Eşcinselliği 'psikoseksüel bozukluk' olarak nitelendiren Türk Silahlı Kuvvetleri (TSK), eskiden 'çürük raporu' almak isteyen eşcinsel erkeklerden pasif olarak girdiği cinsel ilişki sırasında çekilmiş fotoğraf isterdi. Şimdilerdeyse yüzlerce soruluk kişilik testleri çözmeleri isteniyor, 'ev-ağaç ve insan' resmi çizdiriliyor, onlarca psikolog tarafından sorguya çekiliyor, bunlar inandırıcı bulunmazsa da 'aile görüşmesi' talep ediliyor. Eğer aile görüşü de yetmezse kişilerin askeri hastanenin 'pembe koğuş' takma adlı psikiyatri bölümünde günlerce yatmaları gerekiyor. Bazen bu 'delil toplama' işlemleri, kişinin 'düzelme ihtimali' hesaba katılarak erteleniyor, 'seneye tekrar gel' deniyor. TSK'nın yeni uygulamalarını mağdurlarından dinledik.

'NE DUYMAK İSTİYORLARSA ONU ANLATTIM'
27 yaşındaki mağaza görsel tasarımcısı Serhat, şubatta Haydarpaşa GATA'dan istenen aile görüşmesine annesini götürmüş. "Klasik Türk annelerinden değildir" dediği annesi Sevda Hanım anlatıyor: "Konuştuğum genç, deneyimsiz bir psikologdu. Önce 'Oğlunuz makyaj yapıyor mu?' diye sordu. Hiç yapmamasına rağmen 'Evet, ara sıra fondöten kullanıyor' dedim. Oğlum feminen değil, ama belli ki onlar eşcinsel deyince böyle bir şey hayal ediyor. Sanki takım elbiseyle gezen erkekler eşcinsel olamaz! Yapılan hiç etik değil, ben rahat bir anneyim ama bu sorgu faslının birçok anne-baba için çok kötü bir deneyim olacağı kesin." Anne sorgudayken Serhat'a gelen sorulardan bir kısmı da şöyleymiş: "Aktif misiniz pasif mi? Kaç kişiyle beraber oldunuz? İlk isimleri neler? Partnerlerinizi nereden buluyorsunuz? Kızlardan hiç hoşlanmıyor musunuz? Hoşlansanız iyi olmaz mıydı?.."
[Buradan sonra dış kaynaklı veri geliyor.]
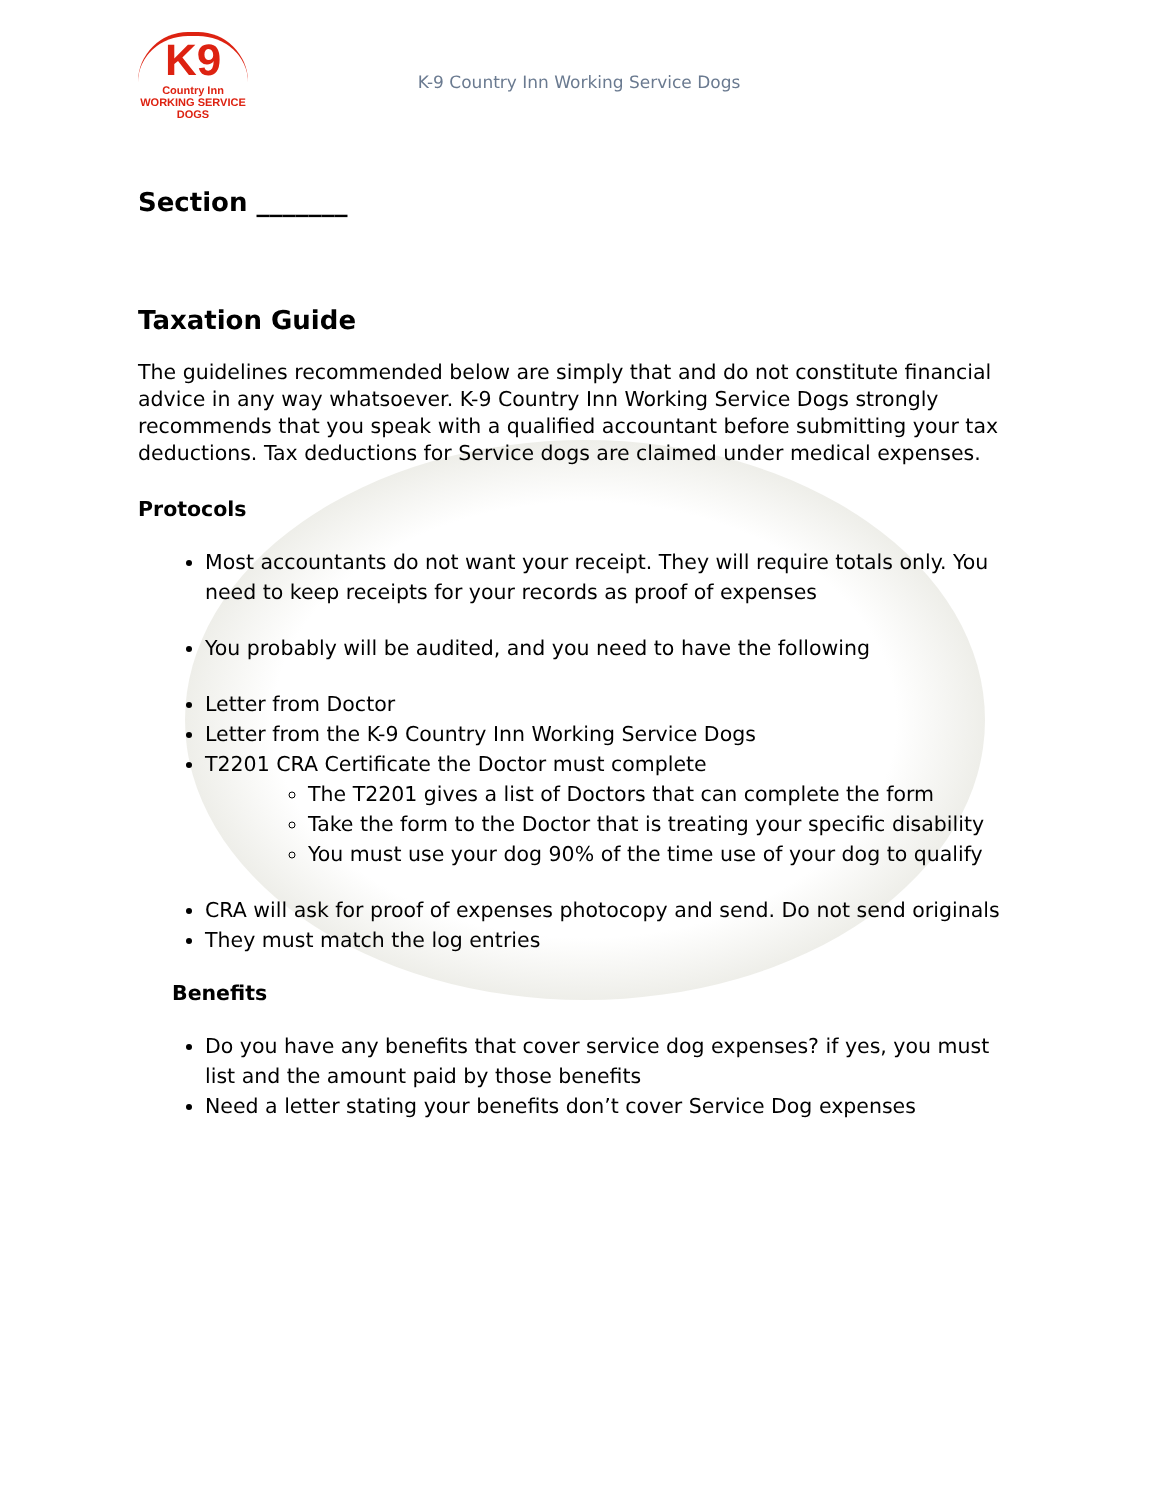K9
Country Inn
WORKING SERVICE DOGS
K-9 Country Inn Working Service Dogs
Section _______
Taxation Guide
The guidelines recommended below are simply that and do not constitute financial advice in any way whatsoever. K-9 Country Inn Working Service Dogs strongly recommends that you speak with a qualified accountant before submitting your tax deductions. Tax deductions for Service dogs are claimed under medical expenses.
Protocols
Most accountants do not want your receipt. They will require totals only. You need to keep receipts for your records as proof of expenses
You probably will be audited, and you need to have the following
Letter from Doctor
Letter from the K-9 Country Inn Working Service Dogs
T2201 CRA Certificate the Doctor must complete
The T2201 gives a list of Doctors that can complete the form
Take the form to the Doctor that is treating your specific disability
You must use your dog 90% of the time use of your dog to qualify
CRA will ask for proof of expenses photocopy and send. Do not send originals
They must match the log entries
Benefits
Do you have any benefits that cover service dog expenses? if yes, you must list and the amount paid by those benefits
Need a letter stating your benefits don’t cover Service Dog expenses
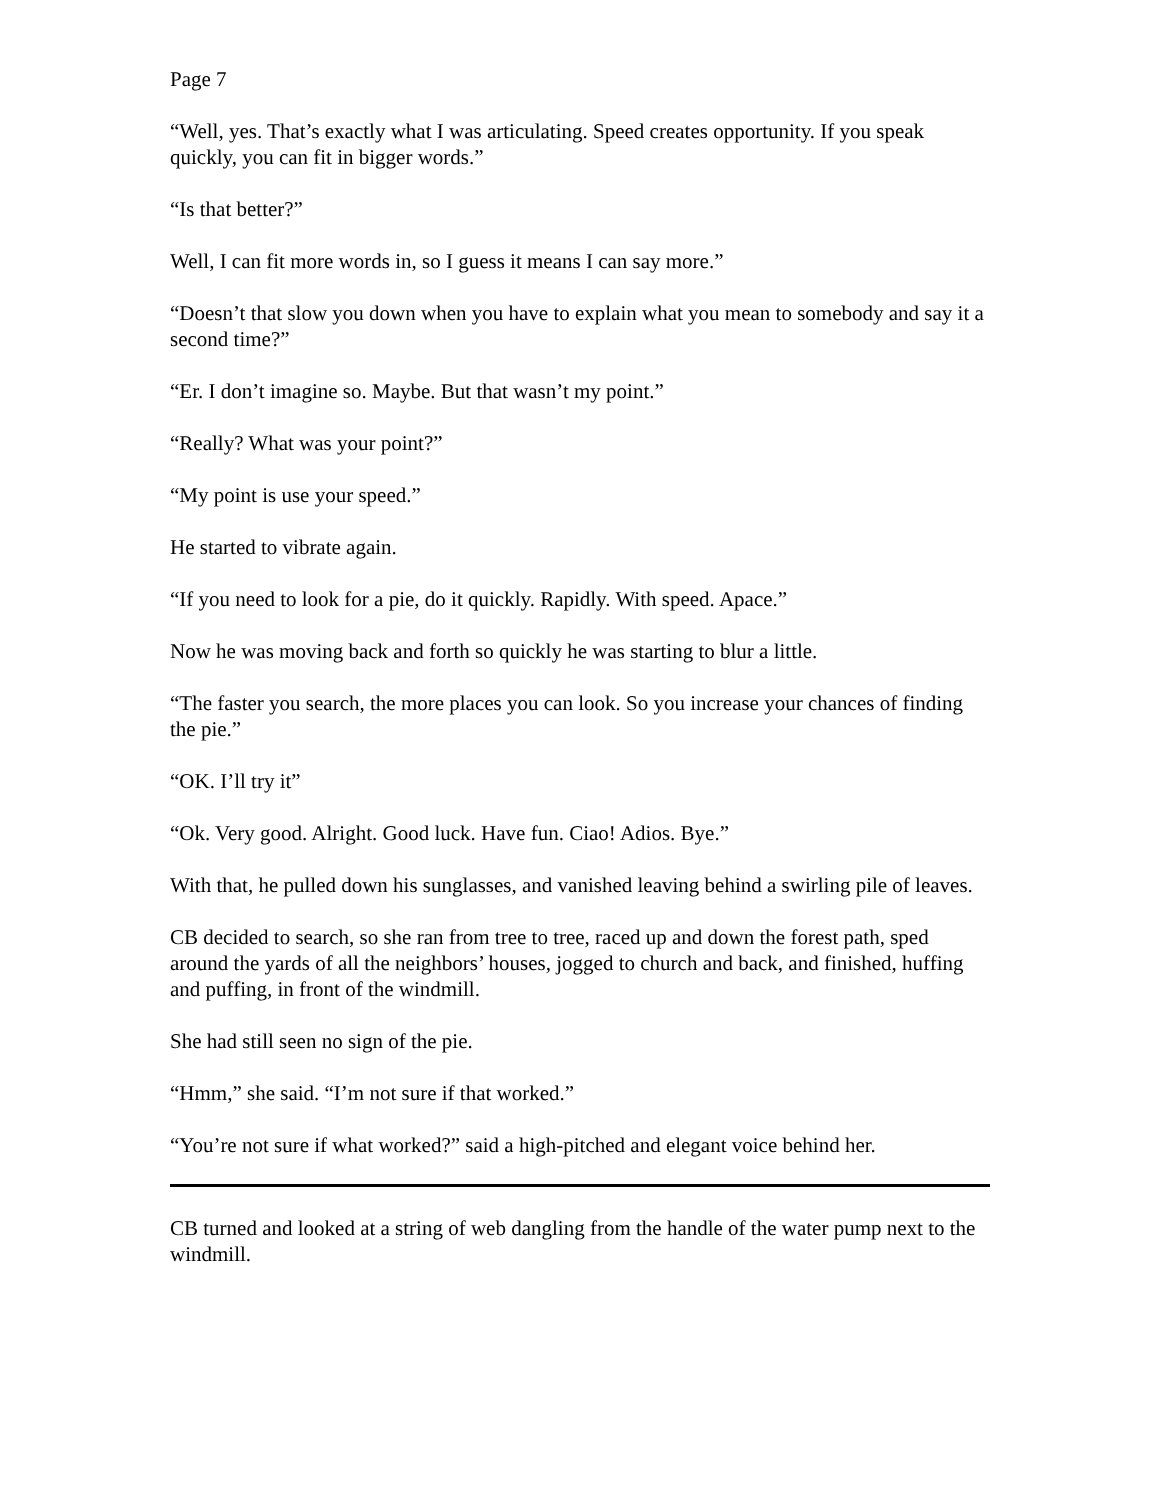Page 7
“Well, yes. That’s exactly what I was articulating. Speed creates opportunity. If you speak quickly, you can fit in bigger words.”
“Is that better?”
Well, I can fit more words in, so I guess it means I can say more.”
“Doesn’t that slow you down when you have to explain what you mean to somebody and say it a second time?”
“Er. I don’t imagine so. Maybe. But that wasn’t my point.”
“Really? What was your point?”
“My point is use your speed.”
He started to vibrate again.
“If you need to look for a pie, do it quickly. Rapidly. With speed. Apace.”
Now he was moving back and forth so quickly he was starting to blur a little.
“The faster you search, the more places you can look. So you increase your chances of finding the pie.”
“OK. I’ll try it”
“Ok. Very good. Alright. Good luck. Have fun. Ciao! Adios. Bye.”
With that, he pulled down his sunglasses, and vanished leaving behind a swirling pile of leaves.
CB decided to search, so she ran from tree to tree, raced up and down the forest path, sped around the yards of all the neighbors’ houses, jogged to church and back, and finished, huffing and puffing, in front of the windmill.
She had still seen no sign of the pie.
“Hmm,” she said. “I’m not sure if that worked.”
“You’re not sure if what worked?” said a high-pitched and elegant voice behind her.
CB turned and looked at a string of web dangling from the handle of the water pump next to the windmill.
'ERKEK GİBİ ADAMSIN GİT YAP ASLANLAR GİBİ'
Korhan, 25 yaşında, yönetmen. Önümüzdeki hafta GATA'da kurula çıkacak, fakat önce ailesinden biriyle konuşmak istiyor doktorlar. Korhan, babasının kalp hastası olduğunu, ailesiyle bu konuda konuşmadıklarını defalarca dile getirse de talep değişmemiş. Korhan, "Aileme 2007'de söylemeye çalıştım ama kaldıramadılar. Özellikle de babam... Bypass olmuştu zaten, çok üzüldüğünü görünce konuyu kapattım, bir daha konuşmadık" diyor.
GATA'daki konuşmayı şöyle anlatıyor Korhan: "Uzman doktor, 'Erkek gibi adamsın, ne diye gitmeyeceksin ki. Git yap aslanlar gibi' dedi. 'Anlamadınız galiba ben eşcinselim' dedim. Bunun üzerine doktor, 'Kimseye söylemezsen nereden bilecekler?' dedi. Doktor daha da ileri gidip, 'Ha ben rahat duramam diyorsun yani...' deyince odadan çıktım. Dışarıdaki kâtip önümüzdeki hafta kurula çıkacağımı söyledi, elime bir kâğıt tutuşturdu. Belgede aile görüşmesine dair ibare yok ancak arkasında el yazısıyla doktorun yazdığı bir not var: 'Mümkünse aile görüşmesi..."

PEMBE KOĞUŞTA BİR HAFTA
'Yeterince efemine' bulunmayan Özgür'den, önce aile görüşü istenmiş, sonra da GATA'nın psikiyatri bölümünde bir hafta yatması... Özgür, çalıştığı bardan izin alarak GATA'da geçirdiği bir haftayı anlatıyor: "Kimliğinizi elinizden alıyorlar. Bölüm binasının dışına çıkmak yasak, hatta bahçeye bile çıkamıyorsunuz. Cep telefonu da yasak. Sabah da erkenden kaldırıyorlar askeri usul. Psikiyatrla görüşüyorsunuz, bir de öğrenciler geliyor konsültasyonlara. En sonunda kırıtmaya, tırnağımı törpülemeye başladım. Normalde hiç yapmadığım şeyler, ama anca böyle ikna olacaklardı." Özgür, her şeye rağmen hastanedeki bir haftayı askere gitmeye tercih ettiğini söylüyor ve ekliyor: "Taciz, tecavüz, her şey olabilir askerde. Bir arkadaşıma tecavüz etmişlerdi."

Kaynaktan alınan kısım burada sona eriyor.